Three Indian-origin chicken factory workers in Britain, who were sacked over claims that they took cash bribes for jobs, have won claims for unfair dismissal.
Baljit Johal, Mukesh Kumar and Balwinder Jackhu won their cases for unfair dismissal at the Birmingham Employment Tribunal against 2 Sisters Food Group Ltd, the Birmingham Mail reported Friday.
The three had sued the company after being dismissed over the anonymous allegations, which they always denied.
The night shift at the West Bromwich factory was “run like a gang” by supervisor Johal, shift manager Kumar and trainer Jackhu, the tribunal had heard earlier.

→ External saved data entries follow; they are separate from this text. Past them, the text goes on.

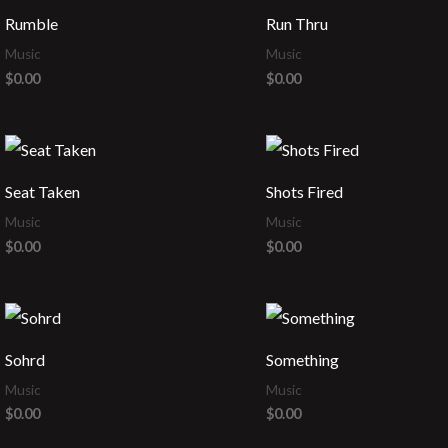
Rumble
Run Thru
Music
Music
$
0.00
$
0.00
Seat Taken
Shots Fired
Music
Music
$
0.00
$
0.00
Sohrd
Something
Music
Music
$
0.00
$
0.00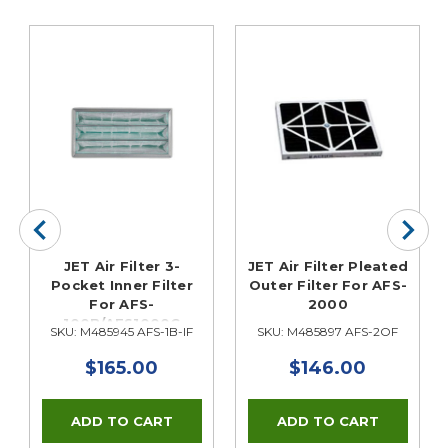
JET Air Filter 3-
JET Air Filter Pleated
Pocket Inner Filter
Outer Filter For AFS-
For AFS-
2000
100B/AFS1000C
SKU: M485945 AFS-1B-IF
SKU: M485897 AFS-2OF
$165.00
$146.00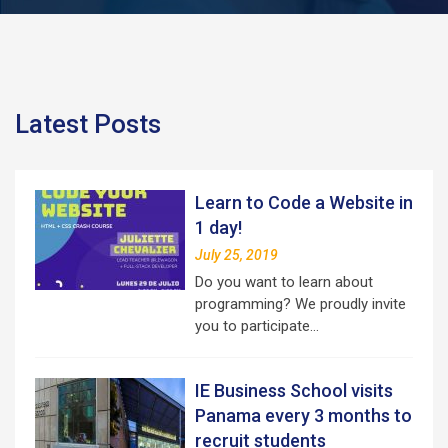
Latest Posts
Learn to Code a Website in
1 day!
July 25, 2019
Do you want to learn about
programming? We proudly invite
you to participate…
IE Business School visits
Panama every 3 months to
recruit students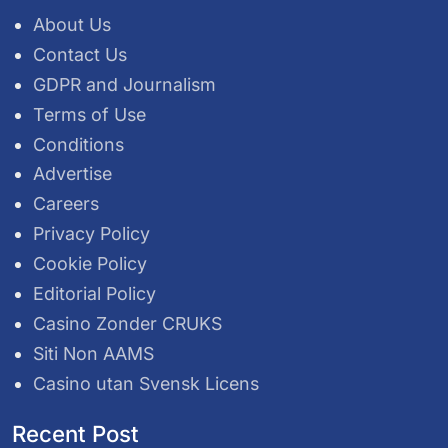
About Us
Contact Us
GDPR and Journalism
Terms of Use
Conditions
Advertise
Careers
Privacy Policy
Cookie Policy
Editorial Policy
Casino Zonder CRUKS
Siti Non AAMS
Casino utan Svensk Licens
Recent Post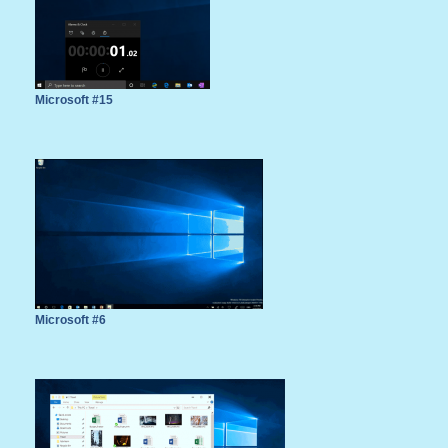
Microsoft #15
Microsoft #6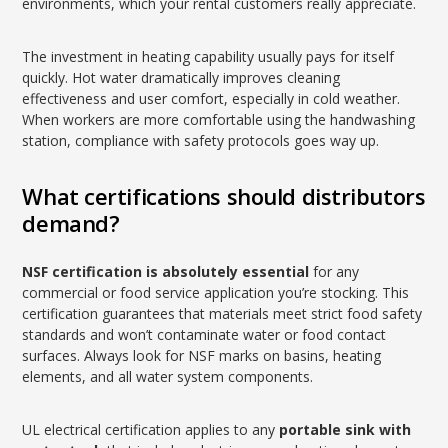
environments, which your rental customers really appreciate.
The investment in heating capability usually pays for itself
quickly. Hot water dramatically improves cleaning
effectiveness and user comfort, especially in cold weather.
When workers are more comfortable using the handwashing
station, compliance with safety protocols goes way up.
What certifications should distributors
demand?
NSF certification is absolutely essential
for any
commercial or food service application you’re stocking. This
certification guarantees that materials meet strict food safety
standards and won’t contaminate water or food contact
surfaces. Always look for NSF marks on basins, heating
elements, and all water system components.
UL electrical certification applies to any
portable sink with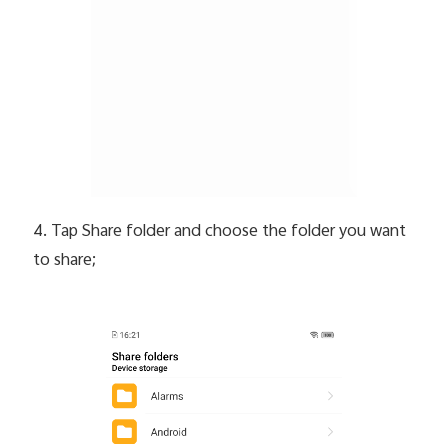
4. Tap Share folder and choose the folder you want
to share;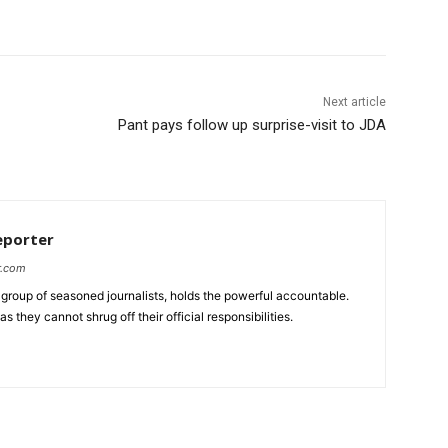
Next article
Pant pays follow up surprise-visit to JDA
eporter
r.com
group of seasoned journalists, holds the powerful accountable.
 they cannot shrug off their official responsibilities.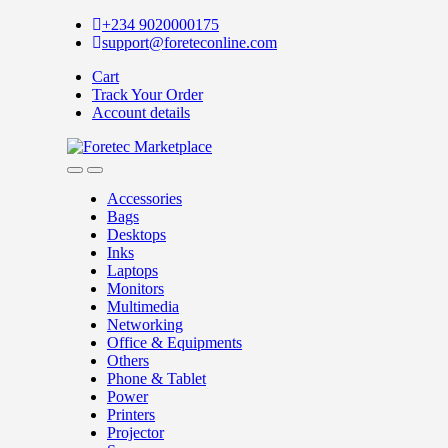
Skip
Skip
+234 9020000175
to
to
support@foreteconline.com
navigation
content
Cart
Track Your Order
Account details
Accessories
Bags
Desktops
Inks
Laptops
Monitors
Multimedia
Networking
Office & Equipments
Others
Phone & Tablet
Power
Printers
Projector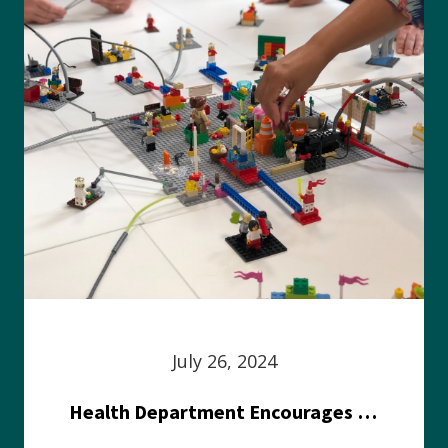
July 26, 2024
Health Department Encourages Residents to Join in Fairness and Hardship Dialogue, Aug. 8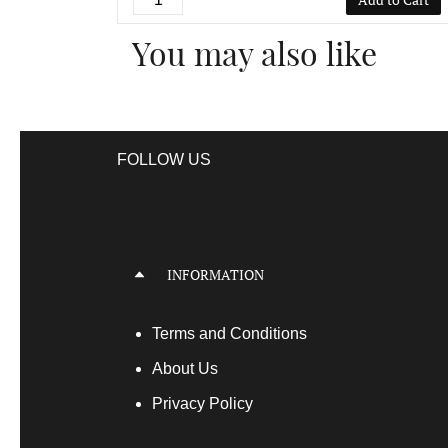
You may also like
FOLLOW US
INFORMATION
Terms
and Conditions
About Us
Privacy Policy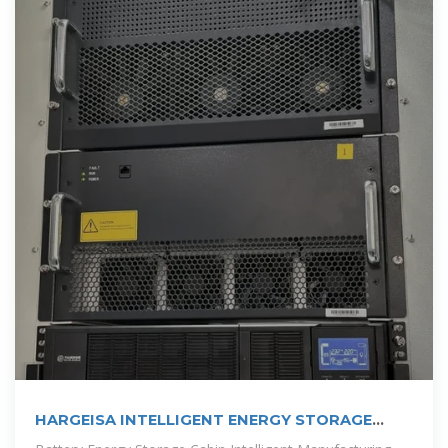
HARGEISA INTELLIGENT ENERGY STORAGE
CABINET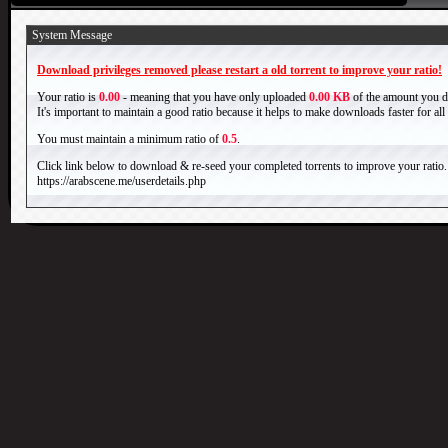
System Message
Download privileges removed please restart a old torrent to improve your ratio!
Your ratio is
0.00
- meaning that you have only uploaded
0.00 KB
of the amount you 
It's important to maintain a good ratio because it helps to make downloads faster for al
You must maintain a minimum ratio of
0.5
.
Click link below to download & re-seed your completed torrents to improve your ratio.
https://arabscene.me/userdetails.php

Sarah George, who represented the company, said that the men favoured family members and extracted money from vulnerable workers by promising jobs.
George added that the three were in positions of trust and temporary workers “might reasonably believe they had the power to secure jobs for them”.

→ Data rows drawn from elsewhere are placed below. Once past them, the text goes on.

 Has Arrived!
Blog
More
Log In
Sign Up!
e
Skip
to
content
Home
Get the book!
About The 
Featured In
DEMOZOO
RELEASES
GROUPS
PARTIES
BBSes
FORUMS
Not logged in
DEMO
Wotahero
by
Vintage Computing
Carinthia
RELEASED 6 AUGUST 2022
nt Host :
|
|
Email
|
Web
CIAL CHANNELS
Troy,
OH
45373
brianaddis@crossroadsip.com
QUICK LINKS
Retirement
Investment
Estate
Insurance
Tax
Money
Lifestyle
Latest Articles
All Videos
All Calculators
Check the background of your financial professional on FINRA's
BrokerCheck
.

The police did not take any action because no victim was prepared to be identified.
But all the three men denied the allegations and claimed members of Unite union, Britain’s biggest workers’ union, were paid 600 pounds to make false statements.
Tribunal judge David Dimbylow has now ruled the factory workers had been unfairly dismissed.
“The informants were not asked any testing questions, nor were the claimants’ accounts of events put to them for comment,” Dimbylow was quoted as saying.
“All the informants were anonymised on the grounds of ‘consistency’ and I could see no proper analysis was made of the necessity for such anonymity throughout,” he said.